© Rafael Ben-Ari, Adobe Stock
- GBP/NZD declines as Kiw Strengthens after Chinese Data.
- Chinese loan issuance doubles and trade surplus surges back.
- NZD rebound could continue as doubts about RBNZ cuts creep in.
The Pound-to-New-Zealand-Dollar rate was on the back foot Friday, despite gains elsewhere for Sterling, after the Antipodean currencies were lifted by a series of Chinese economic figures that surprised on the upside.
New Zealand's Dollar was on its front foot during the final session of the week after People's Bank of China (PBOC) data later showed loan issuance by domestic lenders almost doubling during March, after having fallen sharply in February, while the trade surplus also rebounded from depressed levels too.
Chinese loans to consumers and businesses totalled CNY 1.69 trillion during March, up from 886 bn in February and far ahead of the consensus for a loan book of 1.22 trillion. The trade surplus rose from $34 bn to $221 bn in March.
Given widespread concerns about a continued slowdown in Chinese growth hurting the global economy, Friday's economic numbers gave markets a lift and helped China-sensitive Kiwi back onto its front foot and some analysts are questioning whether it could remain on the offensive for a while yet.
"As badly as I want to be short NZD into the RBNZ, I am taking off the NZD view because I think it’s too crowded. You could argue this is a lame move given the price action is encouraging, but Orr’s speech exposed more uncertainty than I would have expected," Brent Donnelly, a HSBC trader, writes to clients Friday.
The Kiwi has fallen sharply during the last month after the Reserve Bank of New Zealand (RBNZ) said the next move in its cash rate is likely to be a cut to a fresh record low, which saw markets begin betting the will act as soon as its next meeting in May.
Above: Pound-to-Kiwi rate shown at hourly intervals.
The Pound-to-Kiwi rate was -0.43% lower at 1.9328 Friday but is still up 2% for 2019, while the NZD/USD rate was 0.68% higher at 0.6770 and is now up 0.89% this year.
Above: NZD/USD rate shown at hourly intervals.
"40/60 market pricing for a May rate cut from the RBNZ suddenly looks reasonable to me whereas my prior, pre-Orr, was more like 70/30. I specifically thought the RBNZ was not data dependent and Wednesday Orr insisted they are data dependent. My confident view that a May rate cut was a done deal is now wobbly," Donnelly writes.
Reserve Bank of New Zealand governor Adrian Orr told Bloomberg News Wednesday the bank is "data dependent", which means looming monetary policy decisions will be made according to the message given off by recent economic data.

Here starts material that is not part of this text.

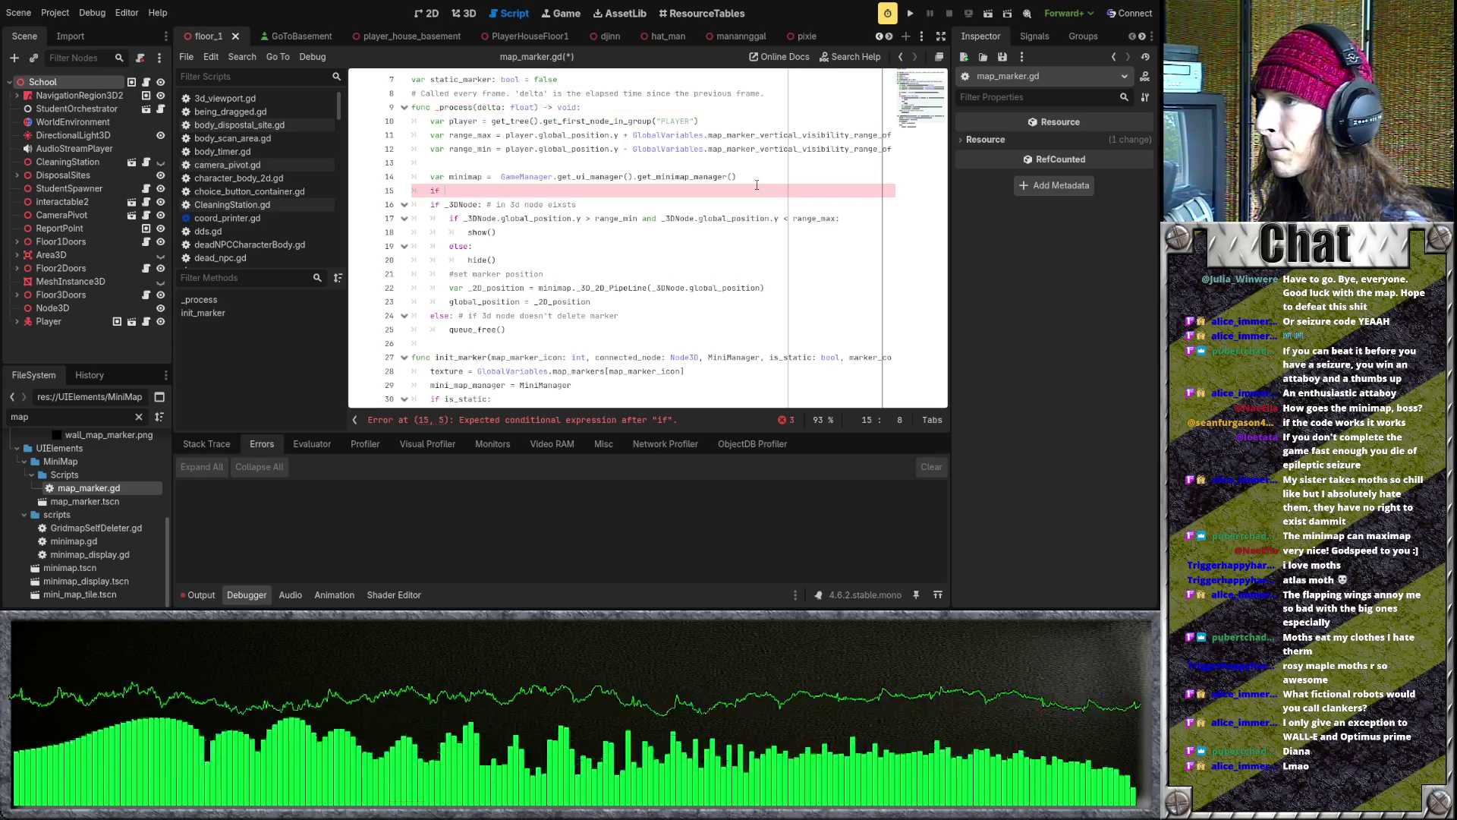
{"action": "type", "text": "is_static:"}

The market-implied cash rate for May 2019 has fallen to just 1.68% during recent weeks, down from 1.72% in early March, both of which are below the current cash rate of 1.75%. The cash rate for November 2019, which marks the RBNZ's final meeting of the year, has fallen from 1.6% to 1.4% in that time.
Speculative bets and hedging activity caused the market to move that far and the implications of those views for the interest rate outlook have weighed on the New Zealand Dollar during the last month but HSBC's Donnelly is beginning to doubt the market consensus.
"Many analysts are expecting a rate cut next month as they perceive that the Governor 'wants to deliver one', despite the fact that the RBNZ has formalized a MPC process to now make that decision by consensus," says Annette Beacher, chief Asia Pacific strategist at TD Securities.
Friday's Chinese economic figures are a boon for New Zealand because of the close agricultural trading relationship that exists between the two countries, but recent domestic data have been mixed.
Third quarter growth was its weakest for four years and unemployment rose by nearly 9% during the final quarter of 2018. Furthermore, and although GDP growth did rise from 0.3% to 0.6% in the final three months of the year, that number was still below the RBNZ forecast of 0.8%.
The domestic data suggests the RBNZ might feel compelled to cut interest rates, especially because slower growth will reduce inflation pressures in the economy and the consumer price index has already been below the midpoint of the 1%-to-3% target band for seven years now.
But if the RBNZ does not cut rates in May, perhaps because that will be the first decision taken by the new monetary policy committee rather than the governor alone, then the New Zealand Dollar could be in for a treat because the currency market is positioned for a rate cut.
"The OIS strip is pricing a 25bp rate cut by August, and closer to two rate cuts by mid-2020. However, now is not the time to fade this pricing as the RBNZ keeps rate cuts as a live option, preferring to be the most bearish of the dollar bloc," says TD's Beacher.